__Given problem 1__. In the forum thread on expectations for Matt Carroll, how many minutes per game does billfindlay10 say he would like to see Carroll get?

__Excerpted text__.
-------------------------
# 06/07 Season Expectations: Matt Carroll



## nutmeged3 (Apr 11, 2005)

This ones for you Endora 

Same as before what are you expecting out of Carroll

Previous Evaluations
Alan Anderson 
Primoz Brezec 
Kevin Burleson


----------



## endora60 (Jan 5, 2006)

Does anybody really expect anything new and different from Matt Carroll? Doubtful, right? The guy will do what he always does: Stand outside the three-point line and drain distance shots. His percentage will be good. He'll be competent (but not outstanding) when he steps in at the 1, and he'll be solid (but not flashy) at the 2. Mostly he'll be Matt Carroll, Perimeter Shooter, same as always.

Love watching him.... :banana:


----------



## billfindlay10 (Jan 24, 2003)

I would like to see him get more than 16 minutes per game.....doubt it happens though! He is a good compliment player and can stretch a defence.


----------



## Premier (Oct 30, 2003)

I don't recall watching Carroll play for the Bobcats, but statistically [and reptuation-wise], he is a very efficient shooter with great range. I expect more of the same from him.


----------



## nutmeged3 (Apr 11, 2005)

I don't know how much it will effect his playing time but Carroll's going to sharing the backup SG minutes with Alan Anderson, Bernard Robinson, and Walter Hermann. You can probably expect a couple minutes of Brevin Knight in there as well since it was semi effective last year. He better be ready to work or he might fall out of the rotation completley


----------



## endora60 (Jan 5, 2006)

Well, that's a big part of Matt Carroll's game: consistency. The guy is never going to be the best conditioned, hardest working player on the court, no, but he's always going to deliver for you exactly what he delivered last night and the night before that and the night before that. His game has never changed since college, and he's always worked hard enough to get his minutes. I don't see that changing, either for good or bad, because ultimately none of the other guys you've mentioned are as good a shooter as he.


----------
-------------------------
__Given problem 2__. Express the stored items listing as a numbered list, beginning at its first line and stopping after the line that contains "text_box Wave Behavior". Leave out blank lines.

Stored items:
-------------------------
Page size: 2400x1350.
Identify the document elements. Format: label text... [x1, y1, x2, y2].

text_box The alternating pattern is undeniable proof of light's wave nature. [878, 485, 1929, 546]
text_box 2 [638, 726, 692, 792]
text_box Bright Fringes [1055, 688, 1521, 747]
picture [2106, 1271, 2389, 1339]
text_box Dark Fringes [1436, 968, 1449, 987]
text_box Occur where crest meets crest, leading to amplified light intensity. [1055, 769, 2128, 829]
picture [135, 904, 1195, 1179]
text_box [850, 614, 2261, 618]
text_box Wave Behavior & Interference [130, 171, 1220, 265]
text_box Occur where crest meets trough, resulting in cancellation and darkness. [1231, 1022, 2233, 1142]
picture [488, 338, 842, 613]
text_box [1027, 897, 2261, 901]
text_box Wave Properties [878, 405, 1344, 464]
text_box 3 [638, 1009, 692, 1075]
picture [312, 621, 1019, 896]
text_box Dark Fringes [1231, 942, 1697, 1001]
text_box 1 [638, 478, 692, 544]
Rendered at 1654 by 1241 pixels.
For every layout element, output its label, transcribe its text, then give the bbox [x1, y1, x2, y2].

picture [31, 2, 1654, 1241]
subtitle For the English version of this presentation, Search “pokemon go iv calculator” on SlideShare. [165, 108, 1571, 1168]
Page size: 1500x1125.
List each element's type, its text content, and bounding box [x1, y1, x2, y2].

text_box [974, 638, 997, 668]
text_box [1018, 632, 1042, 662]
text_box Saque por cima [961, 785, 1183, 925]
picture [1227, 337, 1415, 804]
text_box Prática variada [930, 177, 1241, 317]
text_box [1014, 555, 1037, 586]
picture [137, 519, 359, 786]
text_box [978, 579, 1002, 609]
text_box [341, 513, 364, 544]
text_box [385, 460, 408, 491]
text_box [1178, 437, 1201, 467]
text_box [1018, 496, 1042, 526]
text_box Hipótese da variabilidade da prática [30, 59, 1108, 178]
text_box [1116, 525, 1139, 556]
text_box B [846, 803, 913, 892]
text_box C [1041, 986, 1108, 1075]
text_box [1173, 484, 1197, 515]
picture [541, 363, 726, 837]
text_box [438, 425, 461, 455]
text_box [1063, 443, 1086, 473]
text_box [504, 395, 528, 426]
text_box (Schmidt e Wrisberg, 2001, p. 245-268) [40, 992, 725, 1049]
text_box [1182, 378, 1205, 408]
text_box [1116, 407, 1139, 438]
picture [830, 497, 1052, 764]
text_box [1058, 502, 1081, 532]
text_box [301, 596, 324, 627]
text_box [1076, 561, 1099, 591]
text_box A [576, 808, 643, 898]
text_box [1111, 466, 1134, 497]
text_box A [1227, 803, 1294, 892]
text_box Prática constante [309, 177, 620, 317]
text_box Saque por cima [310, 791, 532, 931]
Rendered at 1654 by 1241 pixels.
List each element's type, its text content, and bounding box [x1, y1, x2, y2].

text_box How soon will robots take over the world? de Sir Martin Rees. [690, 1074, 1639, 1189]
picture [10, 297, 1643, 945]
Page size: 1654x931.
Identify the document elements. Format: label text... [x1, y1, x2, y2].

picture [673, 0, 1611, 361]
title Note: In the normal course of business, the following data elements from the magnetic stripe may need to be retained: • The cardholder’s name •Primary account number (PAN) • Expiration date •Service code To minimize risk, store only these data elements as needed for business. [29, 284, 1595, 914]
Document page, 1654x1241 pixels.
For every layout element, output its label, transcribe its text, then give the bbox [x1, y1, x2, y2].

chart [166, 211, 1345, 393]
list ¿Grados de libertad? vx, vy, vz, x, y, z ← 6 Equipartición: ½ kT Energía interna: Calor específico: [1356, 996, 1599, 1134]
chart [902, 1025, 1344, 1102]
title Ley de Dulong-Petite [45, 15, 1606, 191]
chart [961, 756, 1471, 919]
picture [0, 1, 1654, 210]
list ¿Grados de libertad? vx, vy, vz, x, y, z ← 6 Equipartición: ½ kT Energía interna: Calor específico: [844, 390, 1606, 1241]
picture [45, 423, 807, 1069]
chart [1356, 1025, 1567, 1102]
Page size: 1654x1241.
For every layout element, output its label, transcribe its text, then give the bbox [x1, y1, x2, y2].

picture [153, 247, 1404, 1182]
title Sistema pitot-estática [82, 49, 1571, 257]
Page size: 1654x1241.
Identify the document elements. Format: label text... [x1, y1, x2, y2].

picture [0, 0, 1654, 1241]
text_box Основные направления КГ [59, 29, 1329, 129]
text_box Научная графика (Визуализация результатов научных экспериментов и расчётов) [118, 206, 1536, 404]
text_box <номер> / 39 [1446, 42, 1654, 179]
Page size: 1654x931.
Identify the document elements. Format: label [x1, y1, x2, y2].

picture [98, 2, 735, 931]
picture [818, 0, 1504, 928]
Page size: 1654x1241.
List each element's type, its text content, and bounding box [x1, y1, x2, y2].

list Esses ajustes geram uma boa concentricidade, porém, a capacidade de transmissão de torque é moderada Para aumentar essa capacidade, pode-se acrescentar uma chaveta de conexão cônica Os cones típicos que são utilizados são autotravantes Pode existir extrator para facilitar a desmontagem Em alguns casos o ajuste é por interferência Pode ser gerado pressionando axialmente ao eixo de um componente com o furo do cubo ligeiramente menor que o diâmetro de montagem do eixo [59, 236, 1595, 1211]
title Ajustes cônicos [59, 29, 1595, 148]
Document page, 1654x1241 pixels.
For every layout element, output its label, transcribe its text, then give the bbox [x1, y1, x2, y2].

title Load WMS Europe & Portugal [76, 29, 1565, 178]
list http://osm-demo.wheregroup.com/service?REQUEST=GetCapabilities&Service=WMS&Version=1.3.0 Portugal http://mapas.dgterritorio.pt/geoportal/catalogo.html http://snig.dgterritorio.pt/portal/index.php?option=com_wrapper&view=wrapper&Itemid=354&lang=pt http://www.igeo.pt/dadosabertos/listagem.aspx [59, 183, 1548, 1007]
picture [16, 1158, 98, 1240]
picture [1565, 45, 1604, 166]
-------------------------
__Result 1__. More than 16 minutes per game.

__Result 2__.
1. Page size: 2400x1350.
2. Identify the document elements. Format: label text... [x1, y1, x2, y2].
3. text_box The alternating pattern is undeniable proof of light's wave nature. [878, 485, 1929, 546]
4. text_box 2 [638, 726, 692, 792]
5. text_box Bright Fringes [1055, 688, 1521, 747]
6. picture [2106, 1271, 2389, 1339]
7. text_box Dark Fringes [1436, 968, 1449, 987]
8. text_box Occur where crest meets crest, leading to amplified light intensity. [1055, 769, 2128, 829]
9. picture [135, 904, 1195, 1179]
10. text_box [850, 614, 2261, 618]
11. text_box Wave Behavior & Interference [130, 171, 1220, 265]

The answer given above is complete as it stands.